Opened 15 years ago

Closed 15 years ago

#1037 closed Bugs (invalid)

boost.serialization : invalid pointer dependant upon serialization order

Reported by: tg38@… Owned by: Robert Ramey
Milestone: To Be Determined Component: serialization
Version: Boost 1.34.0 Severity: Not Applicable
Keywords: Cc:

Description

thierry@thierry-laptop:~/$ ./a.out 4=(nil) 3=0x622150 2=0x622150 1=0x622140 0=0x622140 terminate called after throwing an instance of 'boost::archive::archive_exception'

what(): pointer conflict

Aborted (core dumped)

attached file reproduces bug and comment on where change order can make code pass

env : ubuntu 7.04, gcc 4.1.1

Attachments (1)

pointerconflict.cpp (2.3 KB ) - added by anonymous 15 years ago.

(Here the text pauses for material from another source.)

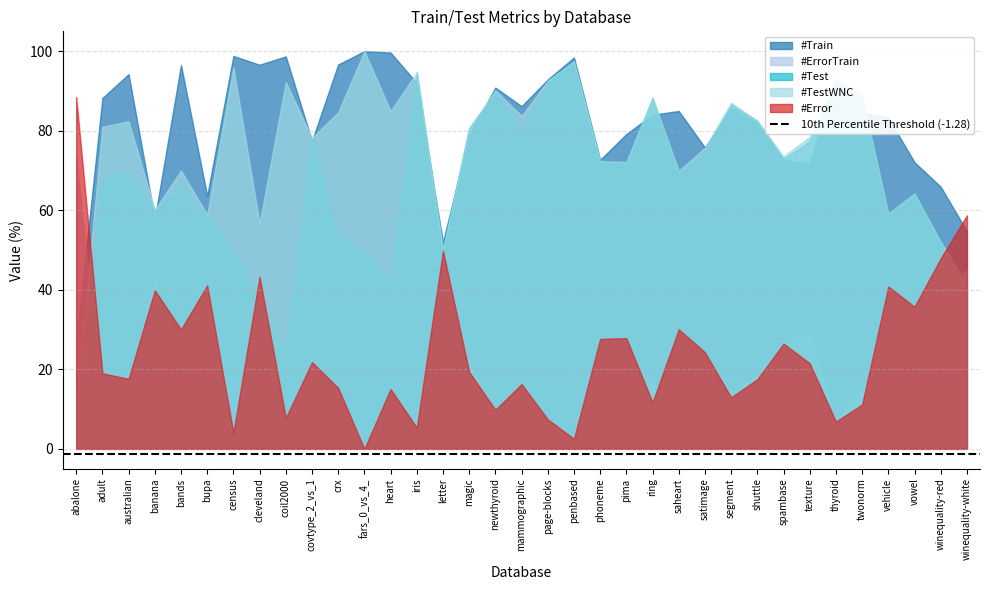

Is it true that #Test equals 79.3 at mammographic?

True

Download all attachments as: .zip

Change History (6)

by anonymous, 15 years ago

Attachment: pointerconflict.cpp added

comment:1 by ramey@…, 15 years ago

User error.

Described in documentation under "archive exceptions"

Robert Ramey

comment:2 by Eric Niebler, 15 years ago

Owner: set to Robert Ramey

comment:3 by Robert Ramey, 15 years ago

Resolution: invalid
Status: newclosed

in reply to:  3 comment:4 by tg38@…, 15 years ago

Resolution: invalid
Status: closedreopened

Replying to ramey:

Just calling for more comments if no fixes.

If this is an error, isn't it an error in both implementation, and shall raise exception in both cases?

Could you then add to documentation (in tutorial) how to save vectors of scalar type that can be pointed to by other stucture?

Still, I wonder why this is considered a "user" bug, because it seems contradictory to the library goals. When it is limitation i would be prefer early emphasis on doc.

comment:5 by Robert Ramey, 15 years ago

Resolution: invalid
Severity: ShowstopperNot Applicable
Status: reopenedclosed

This is explained in the documentation under Reference/Special Considerations/Archive Exceptions/pointer conflict.

This occurs when an object is first loaded through a pointer, thereby creating a new object, then loading the same object to a specific place. With no exception, we would end up with two objects where we started with one before. There is no obvious way to address this without making the serialization loading multi-pass - which would create a whole host of other issues.